*Work order:* Find every line in the material below that contains the word "bedeutet", and copy each of those lines.

*Page text extracted as data:*
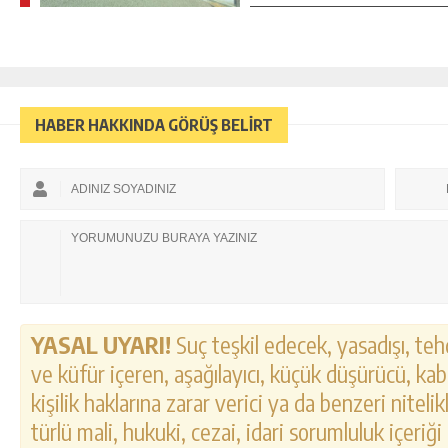
HABER HAKKINDA GÖRÜŞ BELİRT
YASAL UYARI!
Suç teşkil edecek, yasadışı, tehd
ve küfür içeren, aşağılayıcı, küçük düşürücü, kab
kişilik haklarına zarar verici ya da benzeri nitel
türlü mali, hukuki, cezai, idari sorumluluk içeriği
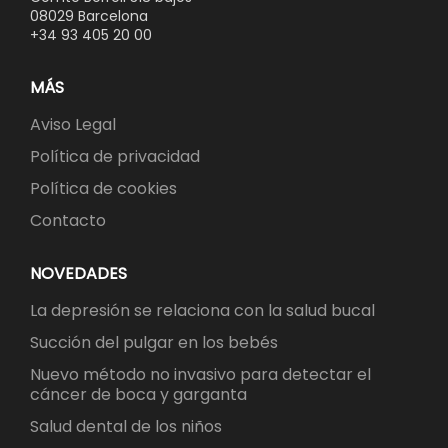
08029 Barcelona
+34 93 405 20 00
MÁS
Aviso Legal
Política de privacidad
Política de cookies
Contacto
NOVEDADES
La depresión se relaciona con la salud bucal
Succión del pulgar en los bebés
Nuevo método no invasivo para detectar el
cáncer de boca y garganta
Salud dental de los niños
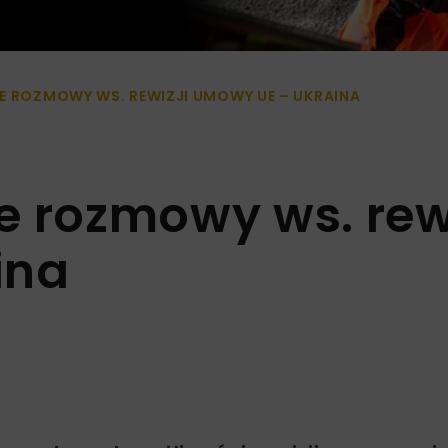
E ROZMOWY WS. REWIZJI UMOWY UE – UKRAINA
e rozmowy ws. rewi
ina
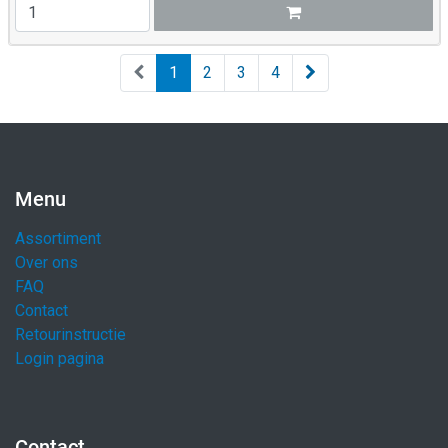
1
2
3
4
Menu
Assortiment
Over ons
FAQ
Contact
Retourinstructie
Login pagina
Contact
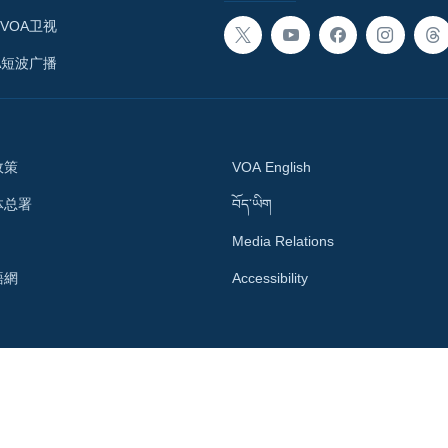
VOA卫视
A短波广播
政策
VOA English
体总署
བོད་ཡིག
Media Relations
語網
Accessibility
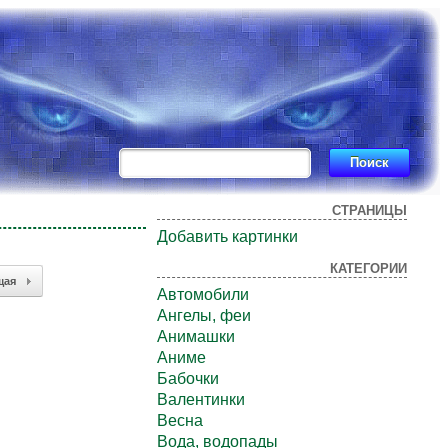
СТРАНИЦЫ
Добавить картинки
КАТЕГОРИИ
щая
Автомобили
Ангелы, феи
Анимашки
Аниме
Бабочки
Валентинки
Весна
Вода, водопады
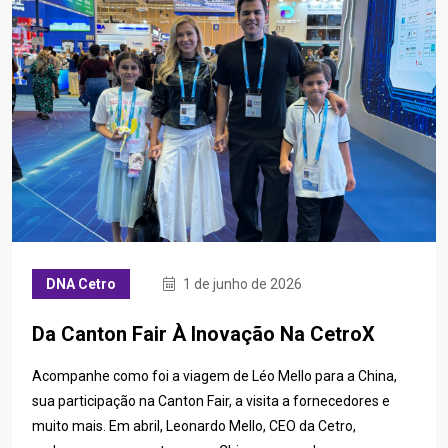
DNA Cetro
1 de junho de 2026
Da Canton Fair À Inovação Na CetroX
Acompanhe como foi a viagem de Léo Mello para a China,
sua participação na Canton Fair, a visita a fornecedores e
muito mais. Em abril, Leonardo Mello, CEO da Cetro,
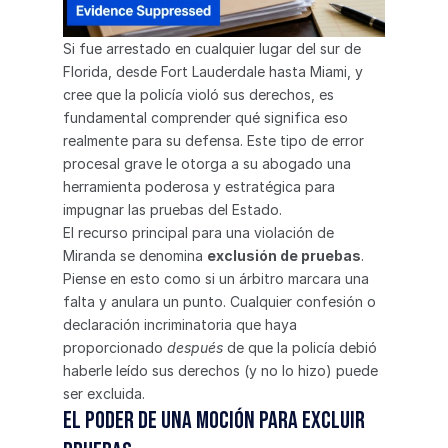
Si fue arrestado en cualquier lugar del sur de 
Florida, desde Fort Lauderdale hasta Miami, y 
cree que la policía violó sus derechos, es 
fundamental comprender qué significa eso 
realmente para su defensa. Este tipo de error 
procesal grave le otorga a su abogado una 
herramienta poderosa y estratégica para 
impugnar las pruebas del Estado.
El recurso principal para una violación de 
Miranda se denomina 
exclusión de pruebas
. 
Piense en esto como si un árbitro marcara una 
falta y anulara un punto. Cualquier confesión o 
declaración incriminatoria que haya 
proporcionado 
después
 de que la policía debió 
haberle leído sus derechos (y no lo hizo) puede 
ser excluida.
El poder de una Moción para excluir 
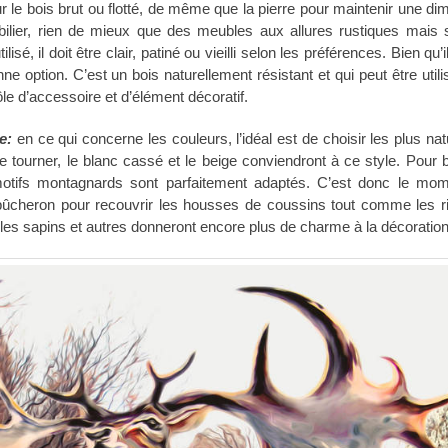
sur le bois brut ou flotté, de même que la pierre pour maintenir une d
bilier, rien de mieux que des meubles aux allures rustiques mais 
isé, il doit être clair, patiné ou vieilli selon les préférences. Bien qu’i
e option. C’est un bois naturellement résistant et qui peut être utili
ôle d’accessoire et d’élément décoratif.
e:
en ce qui concerne les couleurs, l’idéal est de choisir les plus nat
 tourner, le blanc cassé et le beige conviendront à ce style. Pour b
 motifs montagnards sont parfaitement adaptés. C’est donc le mo
 bûcheron pour recouvrir les housses de coussins tout comme les r
es sapins et autres donneront encore plus de charme à la décoration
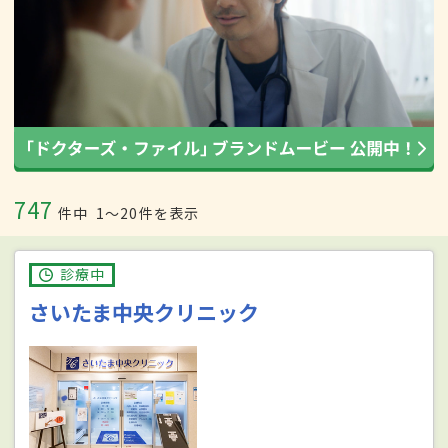
747
件中
1〜20件を表示
診療中
さいたま中央クリニック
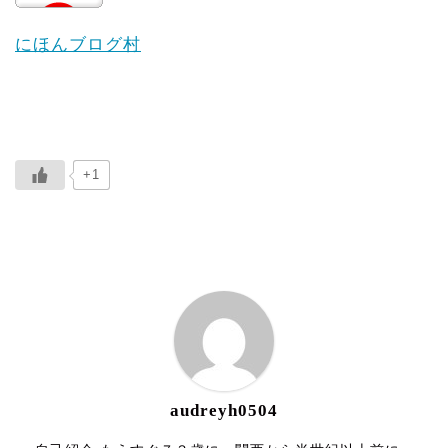
にほんブログ村
+1
ABOUT ME
audreyh0504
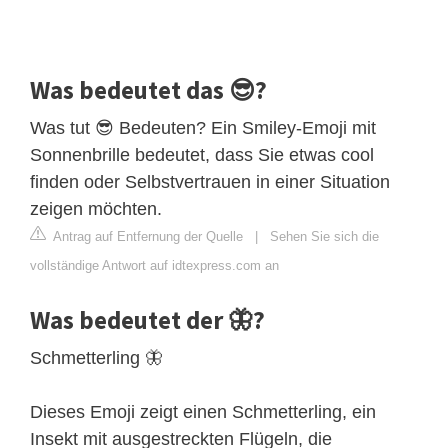
Was bedeutet das 😎?
Was tut 😎 Bedeuten? Ein Smiley-Emoji mit
Sonnenbrille bedeutet, dass Sie etwas cool
finden oder Selbstvertrauen in einer Situation
zeigen möchten.
Antrag auf Entfernung der Quelle
|
Sehen Sie sich die
vollständige Antwort auf idtexpress.com an
Was bedeutet der 🦋?
Schmetterling 🦋
Dieses Emoji zeigt einen Schmetterling, ein
Insekt mit ausgestreckten Flügeln, die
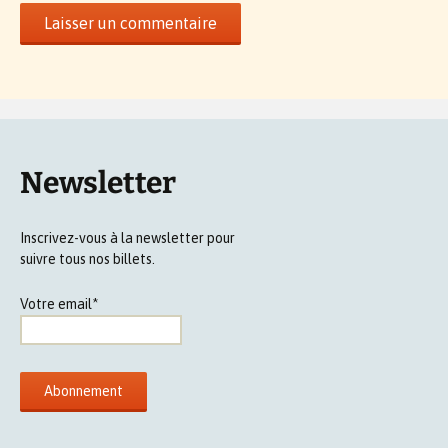
Newsletter
Inscrivez-vous à la newsletter pour
suivre tous nos billets.
Votre email*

*Result of this exercise:*
Was bedeutet das 😎?
Sonnenbrille bedeutet, dass Sie etwas cool
Was bedeutet der 🦋?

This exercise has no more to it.